Depletion expense definition

What is Depletion Expense?

Depletion expense is a charge against profits for the use of natural resources. The depletion concept is most commonly used in the mining, timber, and oil and gas industries, where exploration and development costs are capitalized, and depletion is needed as a logical system for charging these costs to expense.

How to Calculate Depletion Expense

The calculation of depletion expense is to multiply the number of consumed units of the natural resource by the cost per unit. The cost per unit is derived by aggregating the total cost to purchase, explore for, and develop the natural resource, divided by the total number of units expected to be extracted.

Example of Depletion Expense

A coal mining firm has purchased mineral rights for $10,000,000 and spent an additional $2,000,000 to develop the property.
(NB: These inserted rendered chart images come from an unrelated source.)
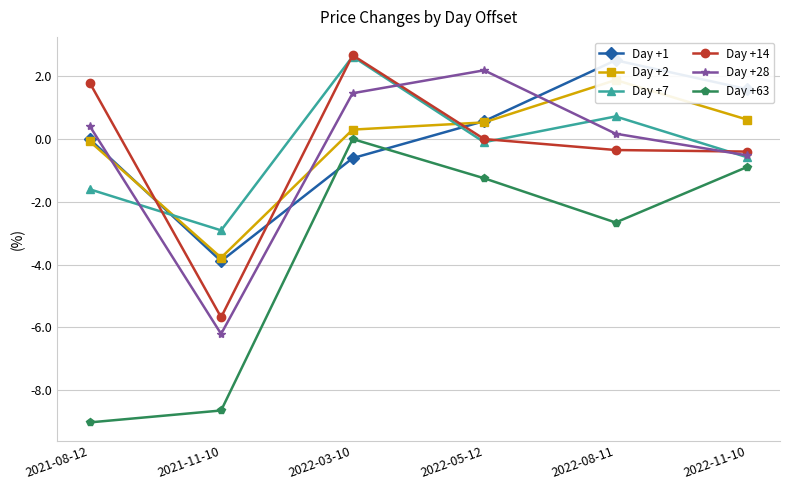

What is the label of the 3rd point from the right?

2022-05-12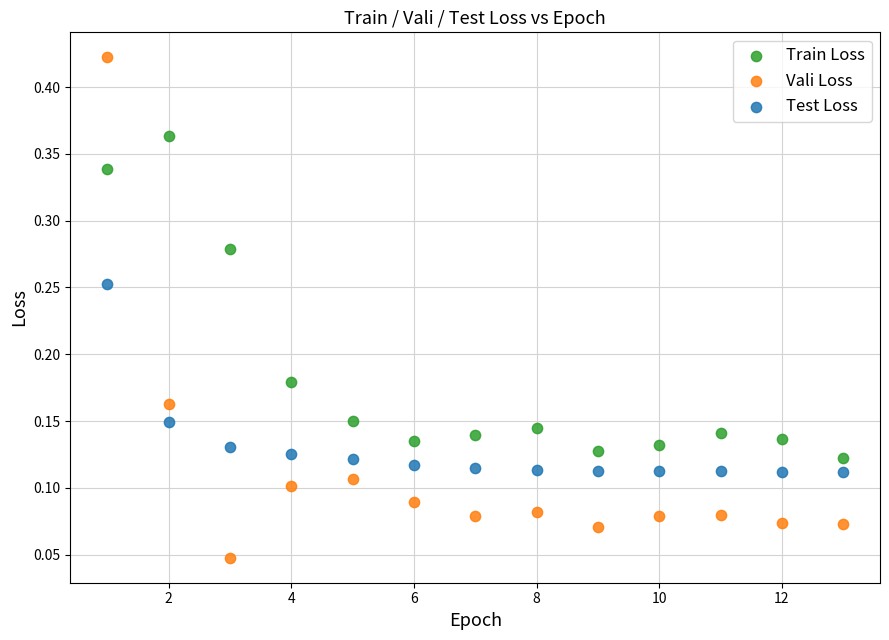

Which series has the widest spread of Y values?

Vali Loss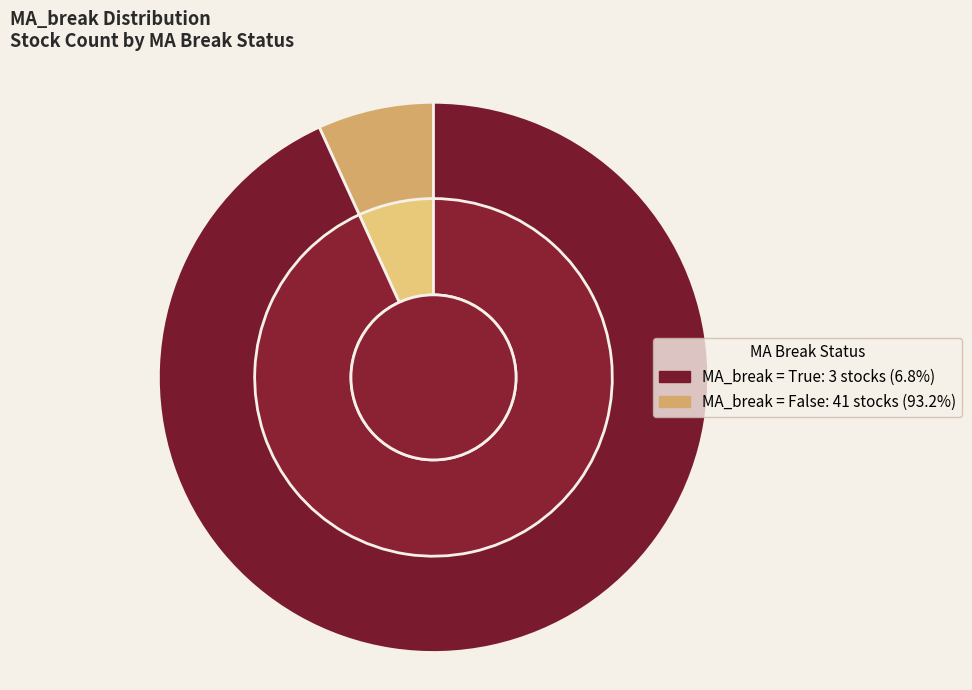

Rank the categories by value from highest to lowest.

False, True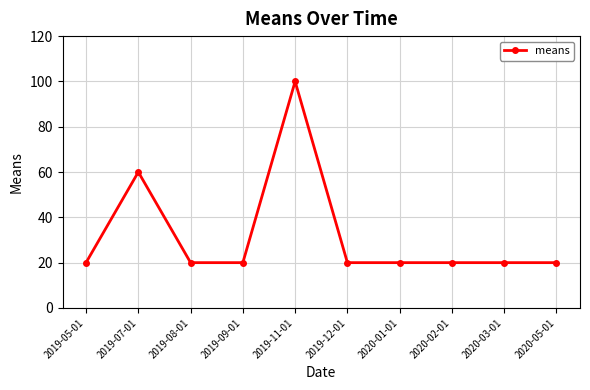

What is the label of the 10th point from the right?

2019-05-01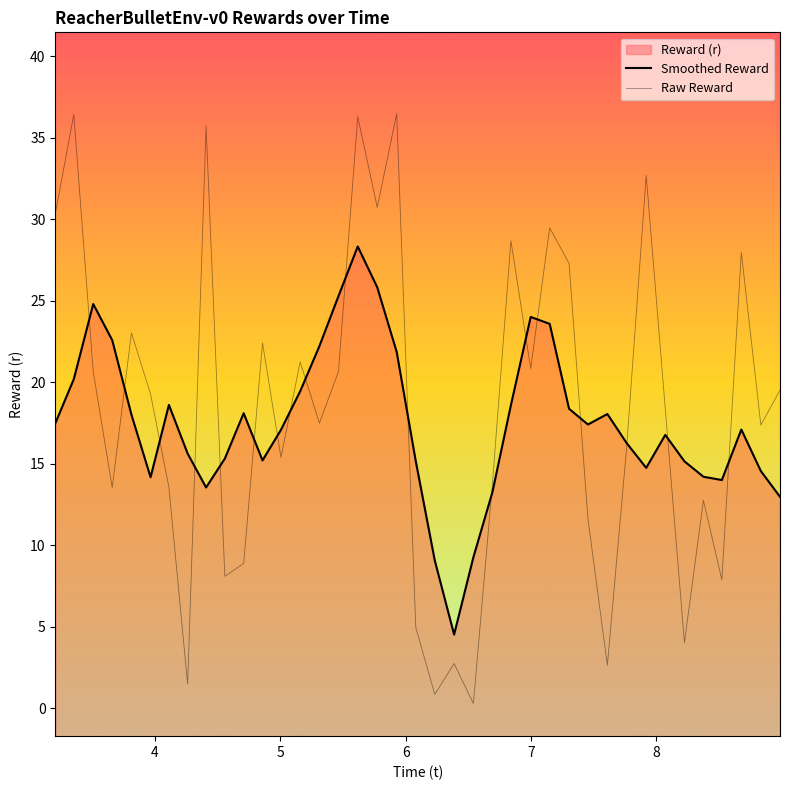

What is the greatest value displayed?

36.5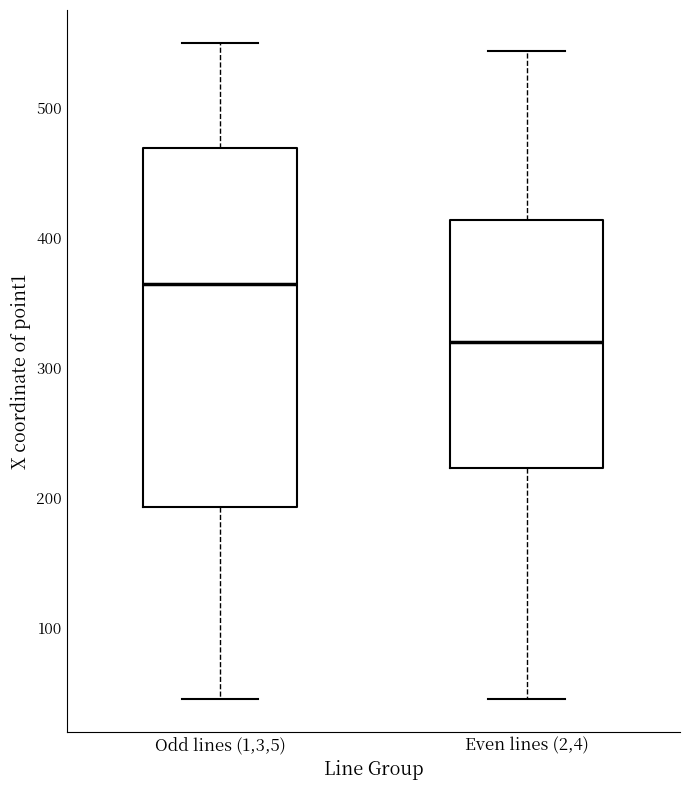

Which box's median line is the highest?

Odd lines (1,3,5)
The firm expects to extract 500,000 tons of coal. Based on this information, the depletion rate will be $12,000,000 divided by 500,000 tons, or $24 per ton. In the most recent period, the company extracted 1,000 tons, for which the related depletion expense is $24,000.

Depletion Expense vs. Depreciation Expense

Depletion expense is a charge against profits for the use of natural resources. This concept differs from depreciation, where the calculation is based on a fixed usage period. For example, the depreciation charge for an asset that cost $50,000 and which has a useful life of five years is $10,000 per year, even if the asset is not used during that period. With depletion, there is no fixed usage period; instead, the usage level could vary substantially from period to period.